* [Data for this exercise]:
_____

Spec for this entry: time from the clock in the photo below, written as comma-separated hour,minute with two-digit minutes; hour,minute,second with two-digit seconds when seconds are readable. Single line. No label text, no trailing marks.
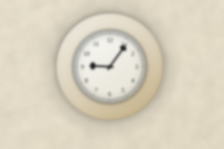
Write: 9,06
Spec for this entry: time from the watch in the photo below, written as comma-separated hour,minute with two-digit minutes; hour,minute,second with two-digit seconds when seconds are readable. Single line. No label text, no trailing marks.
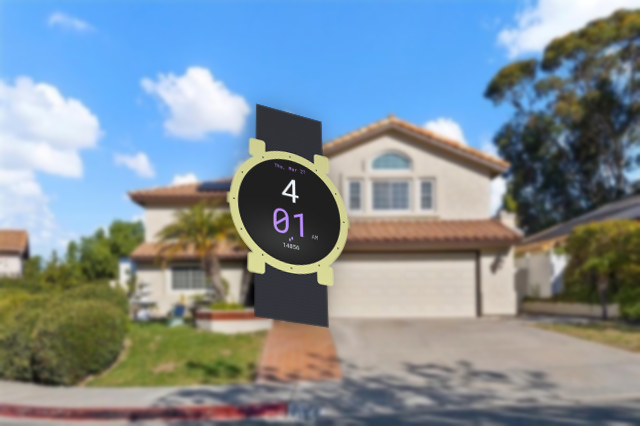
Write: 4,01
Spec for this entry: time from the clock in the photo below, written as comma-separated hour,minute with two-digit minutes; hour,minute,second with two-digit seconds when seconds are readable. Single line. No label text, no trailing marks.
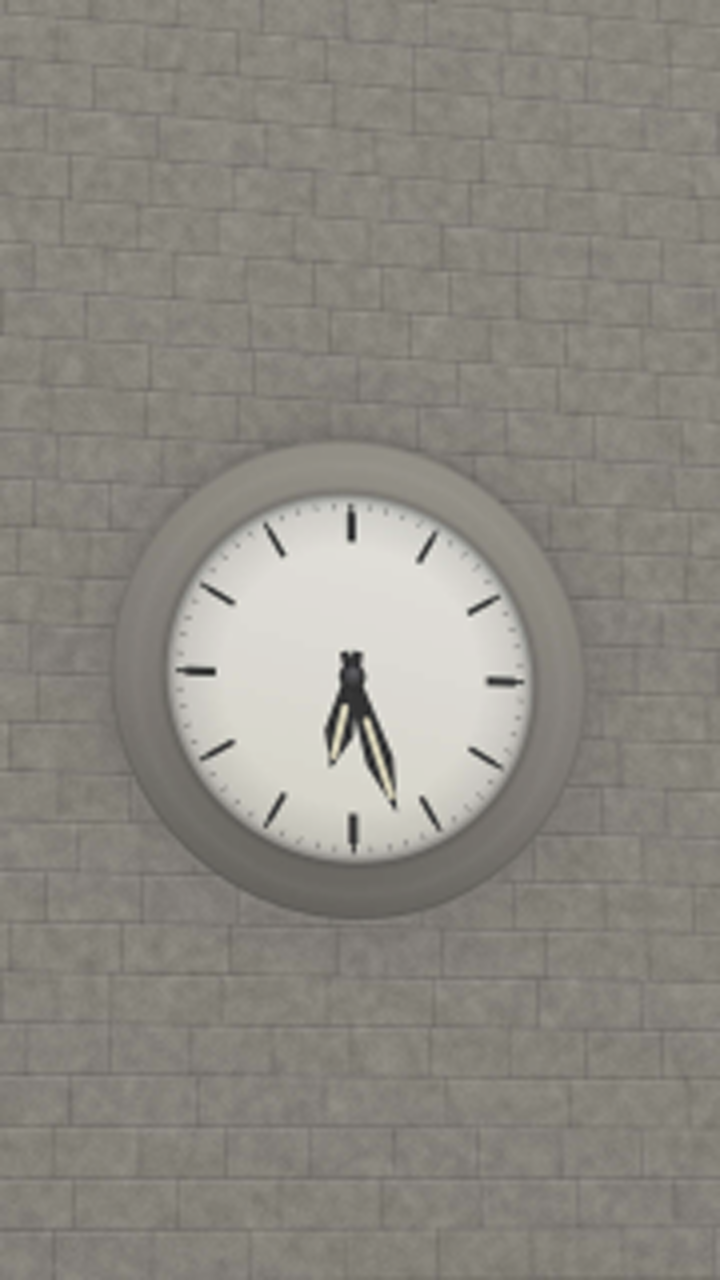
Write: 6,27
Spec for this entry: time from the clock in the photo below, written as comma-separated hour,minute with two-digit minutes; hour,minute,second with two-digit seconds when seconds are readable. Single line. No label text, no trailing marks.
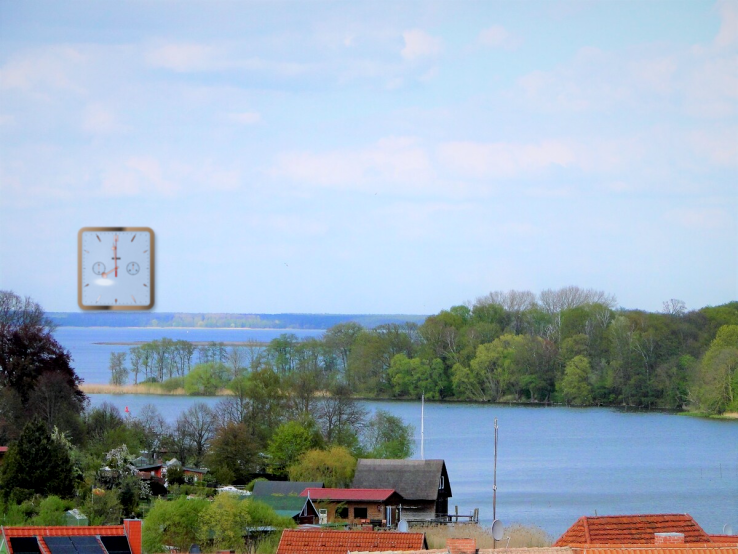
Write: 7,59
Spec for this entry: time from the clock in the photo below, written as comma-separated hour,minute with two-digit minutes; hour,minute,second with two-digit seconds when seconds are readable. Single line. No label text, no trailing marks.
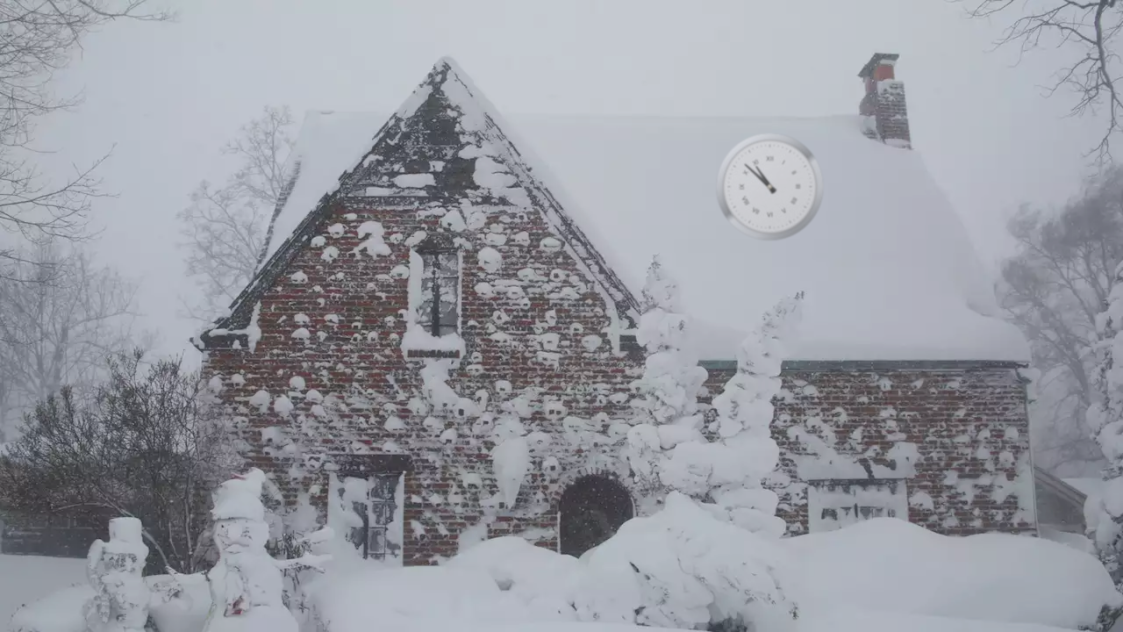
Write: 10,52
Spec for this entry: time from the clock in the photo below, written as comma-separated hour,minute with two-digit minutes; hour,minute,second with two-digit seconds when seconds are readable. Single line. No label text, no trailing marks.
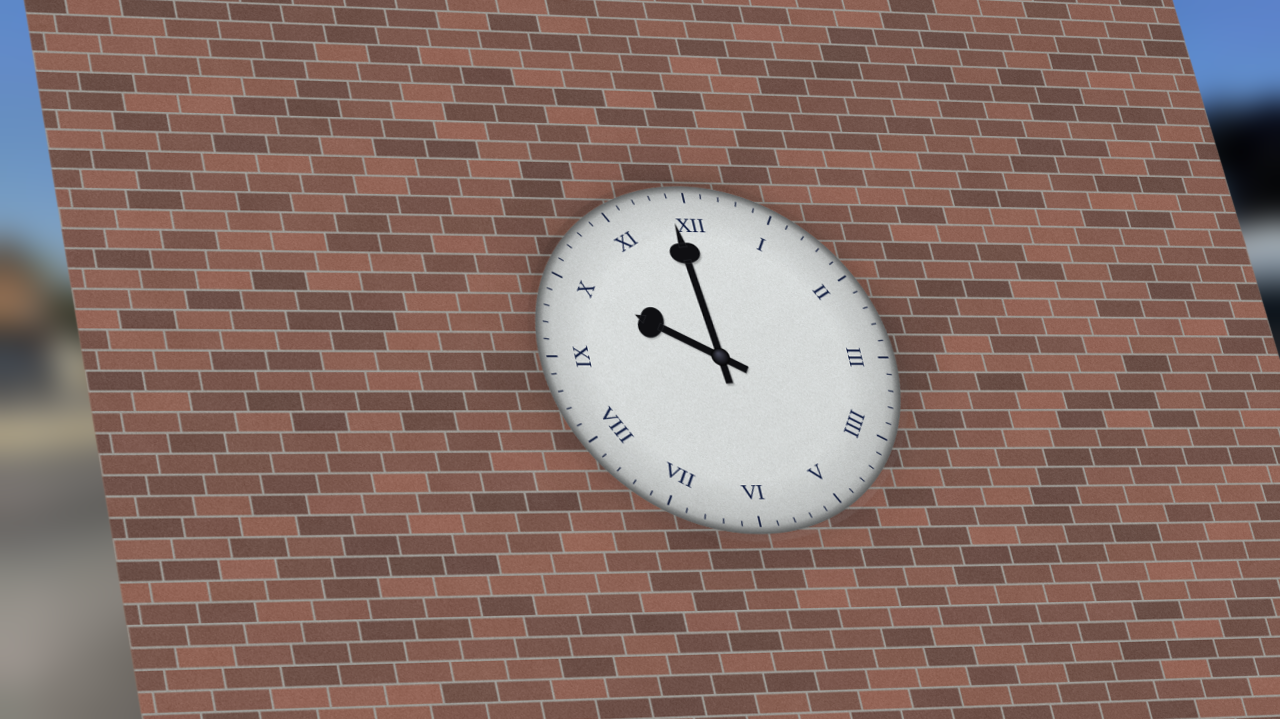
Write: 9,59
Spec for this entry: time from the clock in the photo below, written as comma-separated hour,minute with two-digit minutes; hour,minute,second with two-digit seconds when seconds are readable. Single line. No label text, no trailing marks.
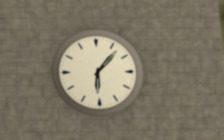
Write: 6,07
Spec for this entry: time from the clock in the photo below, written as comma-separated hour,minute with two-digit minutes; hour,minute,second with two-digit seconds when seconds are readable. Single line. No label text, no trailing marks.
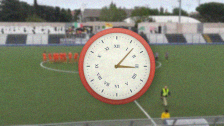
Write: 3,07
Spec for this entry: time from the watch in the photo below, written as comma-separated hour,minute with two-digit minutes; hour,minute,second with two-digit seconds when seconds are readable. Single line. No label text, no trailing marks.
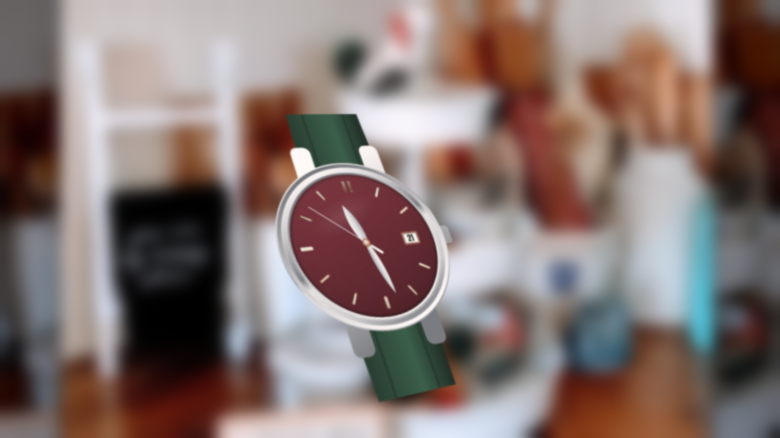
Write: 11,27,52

_____

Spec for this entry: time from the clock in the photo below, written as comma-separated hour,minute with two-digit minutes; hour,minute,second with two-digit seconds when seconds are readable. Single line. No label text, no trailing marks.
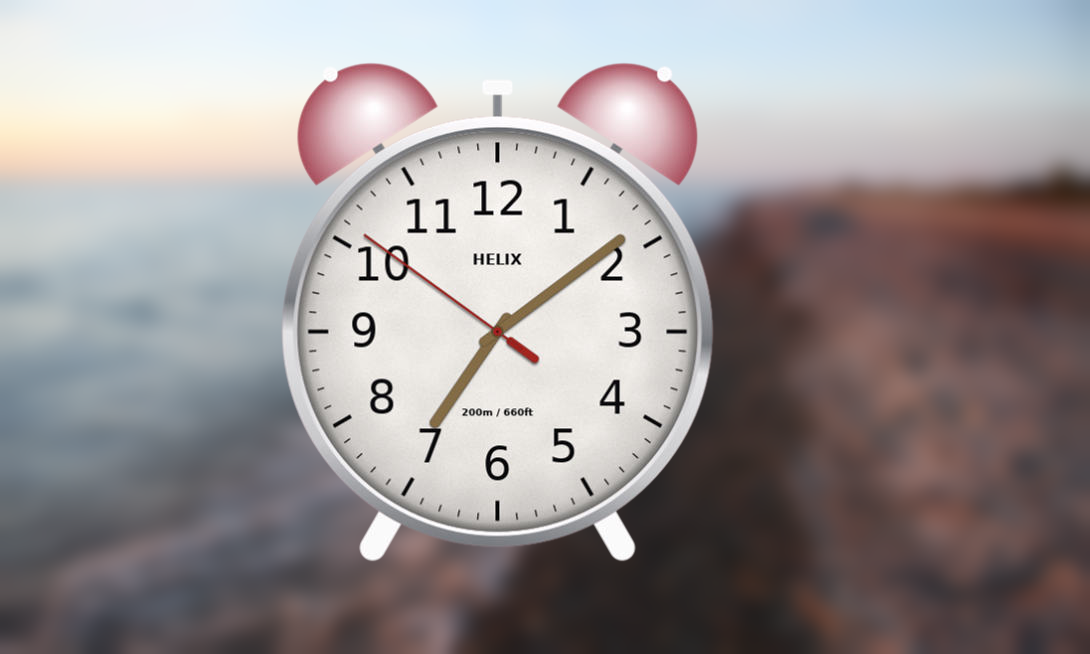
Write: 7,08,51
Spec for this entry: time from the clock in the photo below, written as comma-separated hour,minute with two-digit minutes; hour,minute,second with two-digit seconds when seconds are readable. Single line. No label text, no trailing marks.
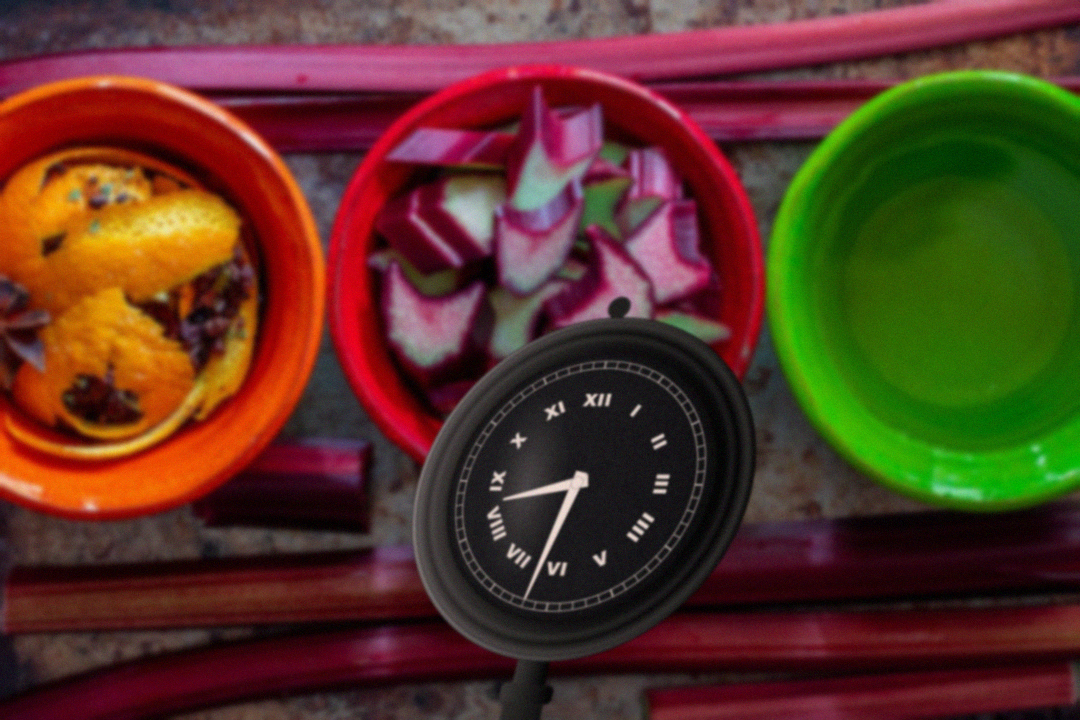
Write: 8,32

_____

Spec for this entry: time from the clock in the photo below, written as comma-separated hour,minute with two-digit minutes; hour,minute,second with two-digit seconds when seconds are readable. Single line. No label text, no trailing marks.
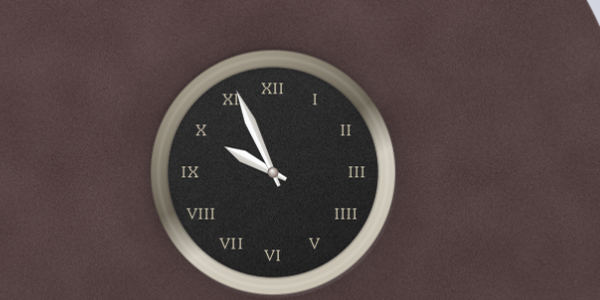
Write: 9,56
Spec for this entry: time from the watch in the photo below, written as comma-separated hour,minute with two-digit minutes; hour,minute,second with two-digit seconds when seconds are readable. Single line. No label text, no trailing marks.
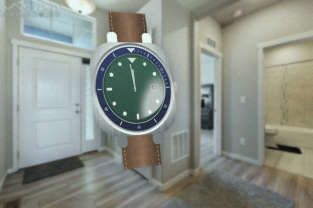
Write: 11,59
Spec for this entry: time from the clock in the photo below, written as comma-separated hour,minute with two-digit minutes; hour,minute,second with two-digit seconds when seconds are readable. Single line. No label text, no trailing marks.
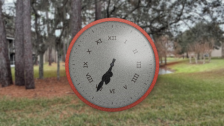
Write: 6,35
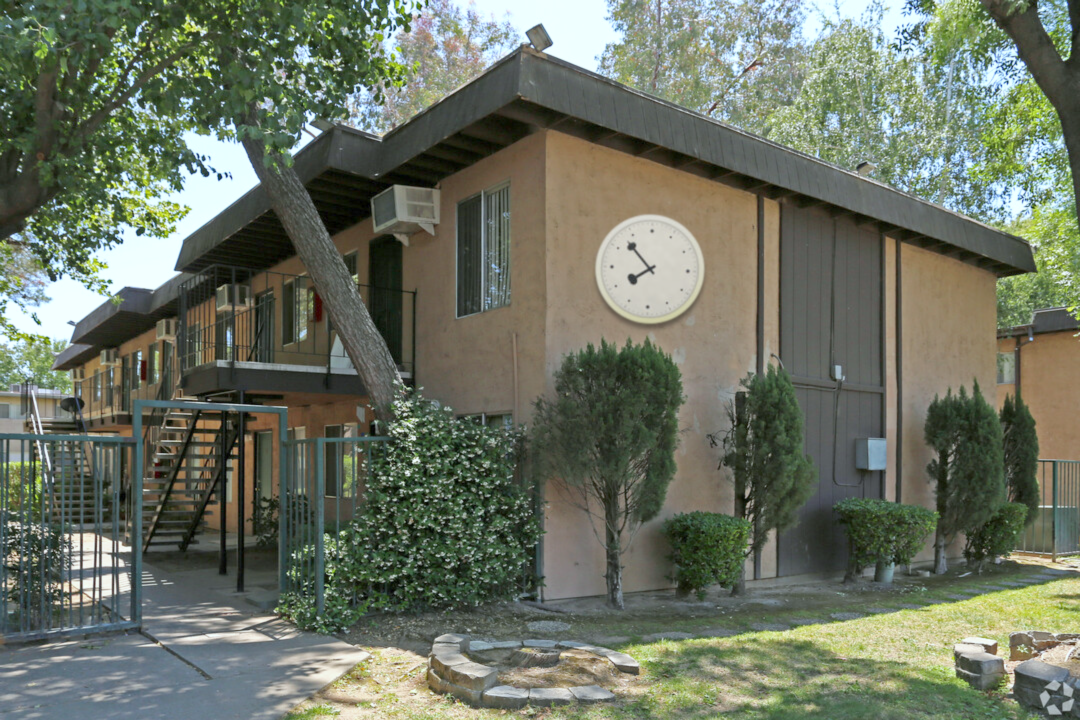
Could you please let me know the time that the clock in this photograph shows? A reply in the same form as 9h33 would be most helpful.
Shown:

_____

* [Your instructions]: Report each line of the records that contains the word "Could".

* [Solution]:
Could you please let me know the time that the clock in this photograph shows? A reply in the same form as 9h33 would be most helpful.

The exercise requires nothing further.